Au cœur du roman, la question de l’identité : qu’est-ce qu’être Islandais(e) quand on est d’origine juive et lituanienne ? Avoir un nom qui se termine en -dottir, connaître la littérature nationale, avoir été nourri aux entrailles de poisson et au guano, porter des chaussettes en laine de pays ou croire aux elfes ? Et, plus largement, qu’est ce qu’être Autre ? Lituanien en Islande ? Juif en Lituanie? Et encore, comment en vient-on à nier cet Autre ? Le livre pose finalement la question de la violence, du Mal (Illska en islandais). L’auteur ne fournit pas de réponse, il donne à voir, tout simplement. Parce que « Primo Levi a dit que nous avions le devoir de ne jamais essayer de comprendre l’Holocauste» il n’explique pas le pourquoi, il montre le comment. Il raconte le cheminement de la violence, individuelle ou collective. Il analyse la montée des partis d’extrême-droite en Europe et fait apparaître les parentés idéologiques et stratégiques entre hier et aujourd’hui. Comment l’aïeul paternel d’Agnes en est venu à tuer son aïeul maternel. Comment Arnor, Omar et même Agnes deviennent violents. Comment on peut en venir à tuer son proche, son voisin, insensiblement, progressivement, avec la peur, la jalousie, le mépris, l’habitude de la discrimination. Comment, en trois mois, les Einsatzgruppen, secondés par la population, ont éliminé les deux mille juifs de la petite bourgade de Jurbarkas.
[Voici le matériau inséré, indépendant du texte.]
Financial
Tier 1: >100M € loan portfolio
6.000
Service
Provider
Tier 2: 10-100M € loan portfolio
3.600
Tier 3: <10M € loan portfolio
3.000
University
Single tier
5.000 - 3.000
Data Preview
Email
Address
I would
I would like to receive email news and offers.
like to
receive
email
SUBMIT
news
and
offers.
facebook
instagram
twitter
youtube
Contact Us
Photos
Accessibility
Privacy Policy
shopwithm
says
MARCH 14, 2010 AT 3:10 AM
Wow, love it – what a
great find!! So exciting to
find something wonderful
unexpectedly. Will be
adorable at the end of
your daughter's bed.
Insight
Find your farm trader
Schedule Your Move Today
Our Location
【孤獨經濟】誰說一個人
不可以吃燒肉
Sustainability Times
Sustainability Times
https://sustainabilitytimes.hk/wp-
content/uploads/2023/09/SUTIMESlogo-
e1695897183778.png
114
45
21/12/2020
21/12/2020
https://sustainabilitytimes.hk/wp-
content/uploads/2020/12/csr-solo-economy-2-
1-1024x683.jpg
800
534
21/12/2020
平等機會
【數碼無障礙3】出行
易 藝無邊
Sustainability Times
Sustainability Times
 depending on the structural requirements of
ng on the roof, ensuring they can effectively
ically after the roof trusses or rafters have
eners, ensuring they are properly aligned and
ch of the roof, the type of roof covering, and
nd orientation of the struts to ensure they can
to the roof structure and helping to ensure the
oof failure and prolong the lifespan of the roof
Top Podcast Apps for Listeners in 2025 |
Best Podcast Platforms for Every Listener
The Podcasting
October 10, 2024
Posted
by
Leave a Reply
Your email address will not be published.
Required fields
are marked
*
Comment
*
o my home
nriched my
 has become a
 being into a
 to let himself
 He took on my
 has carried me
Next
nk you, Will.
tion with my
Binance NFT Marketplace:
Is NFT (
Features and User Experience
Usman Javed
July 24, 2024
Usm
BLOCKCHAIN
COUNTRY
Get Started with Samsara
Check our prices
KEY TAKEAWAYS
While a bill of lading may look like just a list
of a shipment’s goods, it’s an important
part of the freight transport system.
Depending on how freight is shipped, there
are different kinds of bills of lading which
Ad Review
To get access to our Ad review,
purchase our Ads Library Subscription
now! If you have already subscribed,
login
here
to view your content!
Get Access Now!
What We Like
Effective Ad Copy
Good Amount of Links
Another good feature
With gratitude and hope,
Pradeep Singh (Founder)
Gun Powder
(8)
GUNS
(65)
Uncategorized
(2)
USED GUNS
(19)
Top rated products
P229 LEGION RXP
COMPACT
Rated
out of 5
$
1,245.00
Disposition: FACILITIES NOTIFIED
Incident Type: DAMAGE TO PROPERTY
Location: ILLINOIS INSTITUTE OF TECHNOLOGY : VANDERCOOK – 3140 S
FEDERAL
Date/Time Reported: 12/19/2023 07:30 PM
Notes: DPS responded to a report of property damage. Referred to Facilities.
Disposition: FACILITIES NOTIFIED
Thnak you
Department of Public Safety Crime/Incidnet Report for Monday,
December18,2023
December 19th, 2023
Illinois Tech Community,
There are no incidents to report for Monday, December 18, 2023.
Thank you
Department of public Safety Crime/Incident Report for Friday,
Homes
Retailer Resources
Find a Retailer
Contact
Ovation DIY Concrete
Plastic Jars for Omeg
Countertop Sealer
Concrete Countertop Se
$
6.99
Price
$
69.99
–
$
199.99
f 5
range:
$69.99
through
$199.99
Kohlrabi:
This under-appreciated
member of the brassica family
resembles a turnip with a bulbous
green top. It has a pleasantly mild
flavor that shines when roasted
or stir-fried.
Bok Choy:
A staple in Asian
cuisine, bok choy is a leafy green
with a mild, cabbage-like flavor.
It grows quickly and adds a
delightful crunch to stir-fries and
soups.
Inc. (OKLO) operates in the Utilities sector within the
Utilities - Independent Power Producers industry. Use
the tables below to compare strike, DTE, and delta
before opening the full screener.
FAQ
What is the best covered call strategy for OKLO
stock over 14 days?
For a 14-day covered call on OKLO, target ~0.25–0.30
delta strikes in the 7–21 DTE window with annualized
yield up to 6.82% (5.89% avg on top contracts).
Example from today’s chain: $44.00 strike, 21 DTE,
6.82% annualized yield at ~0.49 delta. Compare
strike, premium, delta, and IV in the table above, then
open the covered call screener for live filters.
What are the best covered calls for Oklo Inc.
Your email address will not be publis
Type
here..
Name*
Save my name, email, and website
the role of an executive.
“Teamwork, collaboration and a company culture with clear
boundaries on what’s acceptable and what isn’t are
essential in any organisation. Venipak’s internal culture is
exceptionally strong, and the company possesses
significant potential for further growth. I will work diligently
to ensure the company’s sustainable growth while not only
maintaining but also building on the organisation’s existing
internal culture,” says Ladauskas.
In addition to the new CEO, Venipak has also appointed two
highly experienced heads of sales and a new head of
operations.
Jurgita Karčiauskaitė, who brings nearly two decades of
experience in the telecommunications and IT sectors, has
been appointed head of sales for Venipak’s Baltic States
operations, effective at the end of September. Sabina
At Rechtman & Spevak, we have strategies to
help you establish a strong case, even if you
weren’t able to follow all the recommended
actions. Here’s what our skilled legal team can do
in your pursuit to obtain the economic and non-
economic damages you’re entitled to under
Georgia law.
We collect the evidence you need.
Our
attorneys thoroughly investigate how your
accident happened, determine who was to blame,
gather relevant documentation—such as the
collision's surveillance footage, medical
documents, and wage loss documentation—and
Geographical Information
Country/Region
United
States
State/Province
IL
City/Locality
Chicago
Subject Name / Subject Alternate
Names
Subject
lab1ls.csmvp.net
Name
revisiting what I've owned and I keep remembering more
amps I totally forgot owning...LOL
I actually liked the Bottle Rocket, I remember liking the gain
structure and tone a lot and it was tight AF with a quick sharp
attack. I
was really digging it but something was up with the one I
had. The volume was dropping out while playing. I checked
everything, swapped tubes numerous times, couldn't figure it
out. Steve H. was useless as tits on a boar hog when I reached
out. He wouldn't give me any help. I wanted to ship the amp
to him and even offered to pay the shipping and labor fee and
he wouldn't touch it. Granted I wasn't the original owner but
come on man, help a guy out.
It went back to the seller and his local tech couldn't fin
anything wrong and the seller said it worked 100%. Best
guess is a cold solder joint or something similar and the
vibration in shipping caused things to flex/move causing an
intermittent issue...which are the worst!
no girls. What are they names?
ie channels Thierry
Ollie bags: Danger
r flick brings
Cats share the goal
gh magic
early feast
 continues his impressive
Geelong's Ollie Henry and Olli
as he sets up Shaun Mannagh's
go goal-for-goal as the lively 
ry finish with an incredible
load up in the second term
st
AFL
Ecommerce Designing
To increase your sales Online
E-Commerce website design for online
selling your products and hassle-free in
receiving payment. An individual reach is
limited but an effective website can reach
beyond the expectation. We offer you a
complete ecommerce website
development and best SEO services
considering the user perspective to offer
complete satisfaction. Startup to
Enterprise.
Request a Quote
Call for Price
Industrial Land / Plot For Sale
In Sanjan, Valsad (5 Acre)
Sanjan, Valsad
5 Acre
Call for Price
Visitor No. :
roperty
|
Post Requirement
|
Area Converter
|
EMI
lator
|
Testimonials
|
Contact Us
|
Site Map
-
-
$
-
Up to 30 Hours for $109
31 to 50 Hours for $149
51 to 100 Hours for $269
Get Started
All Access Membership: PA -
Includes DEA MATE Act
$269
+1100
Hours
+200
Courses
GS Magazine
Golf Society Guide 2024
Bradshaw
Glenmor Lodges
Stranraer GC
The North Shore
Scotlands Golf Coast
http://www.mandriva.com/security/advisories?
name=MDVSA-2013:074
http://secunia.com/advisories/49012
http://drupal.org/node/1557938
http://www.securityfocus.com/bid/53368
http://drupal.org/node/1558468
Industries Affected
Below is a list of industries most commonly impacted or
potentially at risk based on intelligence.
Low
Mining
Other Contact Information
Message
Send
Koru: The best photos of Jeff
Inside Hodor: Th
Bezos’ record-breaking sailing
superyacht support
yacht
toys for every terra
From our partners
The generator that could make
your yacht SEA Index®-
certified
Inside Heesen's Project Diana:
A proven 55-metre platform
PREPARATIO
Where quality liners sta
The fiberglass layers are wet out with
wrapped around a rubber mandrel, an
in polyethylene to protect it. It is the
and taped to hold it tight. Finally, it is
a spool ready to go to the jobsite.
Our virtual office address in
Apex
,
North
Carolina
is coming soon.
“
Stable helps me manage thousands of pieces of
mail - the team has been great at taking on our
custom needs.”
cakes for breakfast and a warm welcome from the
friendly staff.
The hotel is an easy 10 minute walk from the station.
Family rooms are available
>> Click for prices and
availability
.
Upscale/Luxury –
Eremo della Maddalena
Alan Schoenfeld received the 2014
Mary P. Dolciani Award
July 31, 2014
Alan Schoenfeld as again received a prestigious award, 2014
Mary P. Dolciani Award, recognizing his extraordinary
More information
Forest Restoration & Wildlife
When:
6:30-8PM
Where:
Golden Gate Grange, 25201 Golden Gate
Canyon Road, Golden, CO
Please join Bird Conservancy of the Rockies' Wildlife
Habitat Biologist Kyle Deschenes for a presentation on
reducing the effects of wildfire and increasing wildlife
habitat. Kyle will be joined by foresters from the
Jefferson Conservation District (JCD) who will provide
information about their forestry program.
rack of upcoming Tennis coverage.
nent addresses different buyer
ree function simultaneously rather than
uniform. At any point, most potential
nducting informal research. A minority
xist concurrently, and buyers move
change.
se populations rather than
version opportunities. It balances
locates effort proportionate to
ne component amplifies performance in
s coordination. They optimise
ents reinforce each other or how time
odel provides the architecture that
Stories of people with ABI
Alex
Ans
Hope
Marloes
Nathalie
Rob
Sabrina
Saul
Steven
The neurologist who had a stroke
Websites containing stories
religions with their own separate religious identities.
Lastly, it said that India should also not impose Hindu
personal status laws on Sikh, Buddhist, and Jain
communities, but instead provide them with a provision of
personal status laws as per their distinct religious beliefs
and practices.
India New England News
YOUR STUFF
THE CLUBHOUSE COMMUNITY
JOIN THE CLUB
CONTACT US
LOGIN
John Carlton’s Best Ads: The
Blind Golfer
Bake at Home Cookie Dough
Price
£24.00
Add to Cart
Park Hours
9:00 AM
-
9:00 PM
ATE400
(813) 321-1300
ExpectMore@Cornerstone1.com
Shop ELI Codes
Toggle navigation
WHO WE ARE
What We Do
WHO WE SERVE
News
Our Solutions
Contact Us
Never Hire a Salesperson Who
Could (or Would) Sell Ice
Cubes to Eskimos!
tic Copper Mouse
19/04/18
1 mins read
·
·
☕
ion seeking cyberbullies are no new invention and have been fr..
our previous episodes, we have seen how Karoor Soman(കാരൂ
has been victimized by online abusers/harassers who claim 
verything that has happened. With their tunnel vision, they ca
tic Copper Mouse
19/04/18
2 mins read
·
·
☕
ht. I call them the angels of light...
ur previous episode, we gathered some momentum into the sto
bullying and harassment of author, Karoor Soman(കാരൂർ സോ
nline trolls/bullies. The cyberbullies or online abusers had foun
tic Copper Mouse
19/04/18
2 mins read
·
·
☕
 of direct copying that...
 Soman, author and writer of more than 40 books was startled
Tout cela est écrit avec la plus grande liberté et construit avec une étonnante maîtrise narrative. L’humour se mêle au tragique. Si Eirikur Örn Norddhal était français, son roman provoquerait sans doute un tollé. Parce qu’il énonce différentes opinions, y compris les plus extrêmes, sans prendre parti. Parce qu’il se met dans la logique d’Arnor, le néo-nazi. Parce qu’il se donne le droit d’être léger, de plaisanter de tout, ignorant le politiquement correct, parlant même de Hitler et de la Shoah de manière décalée : « L’artiste autrichien féru de performance s’est emparé de l’esthétique en repoussant ses limites jusqu’à l’extrême, ce qui s’est soldé par le plus grand bain de sang qu’a connu l’humanité. » Les itinéraires et les points de vue des personnages s’entrecroisent d’un chapitre et même d’un paragraphe à l’autre, entrecoupés par des mises en perspective historiques. S’y ajoute, au cours du livre, le point de vue du bébé, Snorri, qui pointe son nez et découvre avec étonnement la complexité des humains. D’abord déroutante, l’écriture fait peu à peu sens.

De ces fils croisés naît un texte qui interpelle le lecteur :

« Salut ! Ohé !

L-I-S-E-Z !

Hé ? Vous êtes toujours là ?

Ici le texte. Nous sommes le texte. Je vais vous parler en long et en large du Troisième Reich. Ne fermez pas le livre ! »

Illska, Eirikur Örn Norddhal, traduit par Eric Boury, éditions Métaillé, 2015, 608 pages ou aux éditions du Seuil, Points roman, 2017, 696 pages.